▶ _Extrait choisi_:
+--

Culture

Émilie Frèche , l’amour à mort

LITTÉRATURE Survivants de la Shoah, Maud et Ezra Kerr décident de mettre fin à leur jour. C’est l’histoire du dernier roman d’Émilie Frèche : Les amants du Lutetia. Surprenant.

Je viens de finir le livre d’Émilie Frèche, qui fut un temps ma cousine par alliance. Je la revois avec ses fils. Il y en avait un tout blondinet que j’appelais Hamoudi. Émilie et cette générosité instantanée, cette pugnacité toute inondée de droiture, ses mille et un projets achevés. Au bout de la route, elle y va sans se retourner, et sans complexe comme le prouve ce dernier roman Les amants du Lutetia, que je lis à bout de souffle. Je sens son énergie à chaque détour des pages. D’autant plus que c’est presque le premier d’elle que j’ai entre les mains… J’ai fermé les yeux. Un mot me vient intraduisible : Liebestod, La mort d’amour, ainsi Isolde suivra Tristan dans les ténèbres. Bon, je ne devrais pas citer l’opéra de Wagner pour les héros, qui est ce couple d’octogénaires, juifs polonais, dont toute la famille est morte dans les camps. On va dire que Tristan est à part dans l’œuvre du plus grand antisémite de l’univers, et que cette mélodie qui accompagne ce dernier acte ne me quitte pas. Chaque récit a son propre chant, ses piyyoutim, pour citer Raphy Marciano. Un fil rouge qui chante en nous ….

Maud et Ezra Kerr se suicident dans un hôtel de luxe parisien : le Lutetia, là où tout a commencé pour eux. En 1945, ils iront là-bas, jeunes adolescents ils se connaissent déjà, mais ne retrouveront aucun membre de leur famille. C’est à cet endroit que la Croix-Rouge avait organisé le rapatriement des survivants des camps. Combien de personnes ont attendu le cœur battant, un des leurs, ma mère aussi faisait partie du lot, personne n’est revenu comme les Kerr, qui, à 88 et 86 ans, rejoignent les grands amants maudits de l’histoire ; et ont mis fin à leur existence. Maud et Ezra sont rattrapés par leur histoire qu’ils ont effacée un temps. Je pense évidemment à Stefan Zweig qui, un jour de février 1942, avec sa femme Lotte, dans cette contrée verdoyante du Brésil, avalera du Véronal, ne pouvant plus faire face à ce qui se préparait en Europe. Mais il y a aussi les solitaires, Primo Levi, Bruno Bettlelheim, Paul Celan… Pourquoi un matin ou un soir, les douleurs du passé se révèlent insoutenables : c’est à cette question qu’Émilie Frèche tente de répondre à travers le personnage central du roman leur fille, Éléonore. Elle va démêler l’écheveau de la vie de ses drôles de parents qui ont fait fortune dans la publicité et ne se sont jamais quittés, étant fusionnels à l’excès. De leur passé douloureux qui rejoint le sien également difficile, elle ne sait rien et découvre, ébahie, que c’est à Simon Epstein, son fils, qu’ils ont tout dit, tout laissé.

+--

▶ _Enregistrements présentés_:
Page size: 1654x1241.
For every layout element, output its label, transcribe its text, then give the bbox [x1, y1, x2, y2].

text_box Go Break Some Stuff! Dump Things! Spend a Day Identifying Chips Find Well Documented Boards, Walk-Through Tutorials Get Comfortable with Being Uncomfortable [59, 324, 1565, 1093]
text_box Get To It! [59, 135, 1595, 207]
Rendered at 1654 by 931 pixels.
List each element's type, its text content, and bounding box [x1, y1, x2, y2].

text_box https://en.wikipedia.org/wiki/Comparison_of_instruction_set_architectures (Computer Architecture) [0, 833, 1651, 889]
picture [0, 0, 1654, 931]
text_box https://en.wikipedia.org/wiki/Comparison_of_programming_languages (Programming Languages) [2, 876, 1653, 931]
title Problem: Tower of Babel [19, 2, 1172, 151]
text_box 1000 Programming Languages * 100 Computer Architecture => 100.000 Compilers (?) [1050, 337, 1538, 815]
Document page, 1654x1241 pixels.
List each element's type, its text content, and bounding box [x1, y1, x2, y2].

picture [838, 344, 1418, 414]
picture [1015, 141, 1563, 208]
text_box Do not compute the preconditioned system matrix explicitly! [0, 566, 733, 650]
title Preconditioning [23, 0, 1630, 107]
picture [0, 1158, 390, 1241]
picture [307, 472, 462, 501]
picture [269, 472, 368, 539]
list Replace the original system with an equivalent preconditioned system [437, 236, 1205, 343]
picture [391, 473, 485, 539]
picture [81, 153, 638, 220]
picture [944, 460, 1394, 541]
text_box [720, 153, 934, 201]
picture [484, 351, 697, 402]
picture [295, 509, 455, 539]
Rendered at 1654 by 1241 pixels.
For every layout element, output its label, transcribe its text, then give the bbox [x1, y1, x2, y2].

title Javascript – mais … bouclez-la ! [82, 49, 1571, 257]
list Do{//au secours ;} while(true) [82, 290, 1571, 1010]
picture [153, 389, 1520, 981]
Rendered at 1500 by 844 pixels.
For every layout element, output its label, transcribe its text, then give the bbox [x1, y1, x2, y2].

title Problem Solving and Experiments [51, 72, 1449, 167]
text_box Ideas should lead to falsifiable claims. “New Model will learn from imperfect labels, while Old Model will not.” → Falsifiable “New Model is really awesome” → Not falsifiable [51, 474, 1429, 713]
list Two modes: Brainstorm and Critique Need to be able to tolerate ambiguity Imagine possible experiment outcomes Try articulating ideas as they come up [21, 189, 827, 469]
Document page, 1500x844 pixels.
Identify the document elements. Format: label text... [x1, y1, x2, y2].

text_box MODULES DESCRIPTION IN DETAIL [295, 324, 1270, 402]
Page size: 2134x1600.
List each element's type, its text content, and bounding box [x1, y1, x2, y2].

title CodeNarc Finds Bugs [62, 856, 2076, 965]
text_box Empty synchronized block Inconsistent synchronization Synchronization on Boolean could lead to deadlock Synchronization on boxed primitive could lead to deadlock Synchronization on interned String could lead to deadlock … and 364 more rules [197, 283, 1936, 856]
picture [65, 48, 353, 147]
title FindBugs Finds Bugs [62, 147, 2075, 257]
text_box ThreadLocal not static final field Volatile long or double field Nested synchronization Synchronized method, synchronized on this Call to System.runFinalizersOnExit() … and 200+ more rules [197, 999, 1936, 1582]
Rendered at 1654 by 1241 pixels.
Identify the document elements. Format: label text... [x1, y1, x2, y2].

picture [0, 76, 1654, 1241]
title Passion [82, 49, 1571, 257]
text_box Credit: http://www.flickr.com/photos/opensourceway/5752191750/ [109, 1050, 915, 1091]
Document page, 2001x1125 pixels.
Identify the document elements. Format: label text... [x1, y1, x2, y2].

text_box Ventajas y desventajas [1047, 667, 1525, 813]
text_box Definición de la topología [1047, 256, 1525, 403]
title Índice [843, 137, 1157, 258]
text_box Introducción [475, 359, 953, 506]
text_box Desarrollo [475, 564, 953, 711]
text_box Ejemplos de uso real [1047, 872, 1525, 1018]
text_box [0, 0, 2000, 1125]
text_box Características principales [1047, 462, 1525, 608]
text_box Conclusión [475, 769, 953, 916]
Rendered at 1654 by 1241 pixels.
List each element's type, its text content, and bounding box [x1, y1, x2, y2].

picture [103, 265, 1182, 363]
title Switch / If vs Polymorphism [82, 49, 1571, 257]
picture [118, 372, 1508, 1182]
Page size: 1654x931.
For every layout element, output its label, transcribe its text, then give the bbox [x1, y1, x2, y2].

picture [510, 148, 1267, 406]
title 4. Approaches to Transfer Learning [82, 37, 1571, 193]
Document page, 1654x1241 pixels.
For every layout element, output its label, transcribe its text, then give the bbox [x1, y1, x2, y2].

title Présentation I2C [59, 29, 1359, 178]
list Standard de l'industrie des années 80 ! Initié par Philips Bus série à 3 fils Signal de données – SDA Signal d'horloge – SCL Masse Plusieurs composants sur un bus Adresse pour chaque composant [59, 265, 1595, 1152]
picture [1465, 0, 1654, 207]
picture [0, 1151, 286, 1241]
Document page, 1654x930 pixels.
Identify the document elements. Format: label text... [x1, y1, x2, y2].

+--

▶ _Problème posé A_: Selon l'extrait choisi, pourquoi Maud et Ezra Kerr se donnent-ils la mort à l'hôtel Lutetia ? Répondez en une à trois phrases.
▶ _Problème posé B_: Recopiez, s'il vous plaît, le passage de l'extrait choisi qui s'ouvre sur les mots contenant « Émilie Frèche , l’amour » et se ferme sur « du Lutetia. Surprenant. ».
Appuyez-vous uniquement sur l'extrait choisi.

▶ _Réponse complète A_: Ils meurent au Lutetia parce que c'est là que tout a commencé pour eux. En 1945, jeunes adolescents, ils s'y sont rendus, car la Croix-Rouge y avait organisé le rapatriement des survivants des camps, mais ils n'y ont retrouvé aucun membre de leur famille.

▶ _Réponse complète B_:
Émilie Frèche , l’amour à mort

LITTÉRATURE Survivants de la Shoah, Maud et Ezra Kerr décident de mettre fin à leur jour. C’est l’histoire du dernier roman d’Émilie Frèche : Les amants du Lutetia. Surprenant.